Hi, in a C program I have an long* that I want to serialize (thus converting to chars). A long doesn't fit in a single char, and the size varies depending of the processor (can be 4 bytes or 8 bytes).
Theres a good way to make the serialization and de-serialization?
If you create a char pointer that points to the beginning of the long array, when you increment through the char "array", you'll get 8 bits at a time. Be aware, though, that the long won't be null-terminated (necessarily, it might be), so you need to keep track where the end of it is.
For example:
long list[MAX];
char *serial = list;
int chunk = sizeof(long);
int k;
for(k=0; k<(MAX*chunk); k++){
// do something with the "char"
}
long * longs;
// ...
int numChars = numLongs * sizeof(long);
char* longsAsChars = (char*) longs;
char* chars = malloc(numChars);
memcpy(chars, longsAsChars, numChars);
In C you can get the size of a long with
sizeof(long)
But if your stored long has to be transferable between multiple platforms you should serialize it always as 4 bytes.
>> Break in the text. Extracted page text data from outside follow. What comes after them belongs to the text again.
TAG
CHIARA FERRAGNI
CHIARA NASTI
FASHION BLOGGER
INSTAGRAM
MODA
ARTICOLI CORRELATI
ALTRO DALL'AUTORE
Larger numbers couldn't be read by the 4byte processor anyway.
You are likely solving the wrong problem. You should serialize to a fixed size int, using int32_t for instance. You probably want to use this fixed size type throughout your program, or you'll have problems when a 64-bit program can't save to the smaller size (or use int64_t).
If know you'll never have to load 64-bit saves on a 32-bit platform, then don't bother. Just write out sizeof(long) bytes to the file, and read back sizeof(long) bytes. But put a flag early in your data that indicates the source platform to avoid mistakes.
You don't have to serialize as chars - you can fwrite as longs (to a file). To serialise to a char array invest a byte at the beginning to indicate the size of int and the byte order - you will need this later.
i.e.
char *p = &long_array[0];
To access the long array as char simply cast it - and multiple the length of the array by sizeof(long) to get the size in chars.
A simple example illustrates this:
#include <stdio.h>
main()
{
int aaa[10];
int i;
char *p;
for(i=0;i<sizeof(aaa)/sizeof(aaa[0]);i++)
{
aaa[i] = i;
printf ("setting aaa[%d] = %8x\n",i,aaa[i]);
}
aaa[9] = 0xaabbccdd;
printf ("sizeof aaa (bytes) :%d\n",sizeof(aaa));
printf ("each element of aaa bytes :%d\n",sizeof(aaa[0]));
p = (char*) aaa;
for(i=0;i<sizeof(aaa);i++)
printf ("%d: %8x\n",i,(unsigned char)p[i]);
}
This is portable, but nowhere near as inefficient as using printf/scanf
void longtochar(char *buffer, unsigned long number) {
int i;
for (i=0; i<sizeof(long); i++) {
buffer[i] = number & 0xFF; // place bottom 8 bits in char
number = number >> 8; // shift down remaining bits
}
return; // the long is now stored in the first few (2,4,or 8) bytes of buffer
}
And to unpack it again (assuming long is the same size)
long chartolong(char *buffer) {
long number = 0;
int i;
for (i=sizeof(long)-1; i>=0; i--) {
number = number << 8; // left shift bits in long already
number += buffer[i]; // add in bottom 8 bits
}
return number;
}
Do note the BIG assumption that long is the same length on both systems. Safe thing to do is #include <stdint.h> and use the types it provides (uint32_t or uint16_t).
Also, my code has it as an unsigned long. I don't have access to a C compiler right now, so I can't confirm if it would or not would not work with signed integers. If memory serves me, the behavior of it might be undefined (though it might not matter, how I handle it).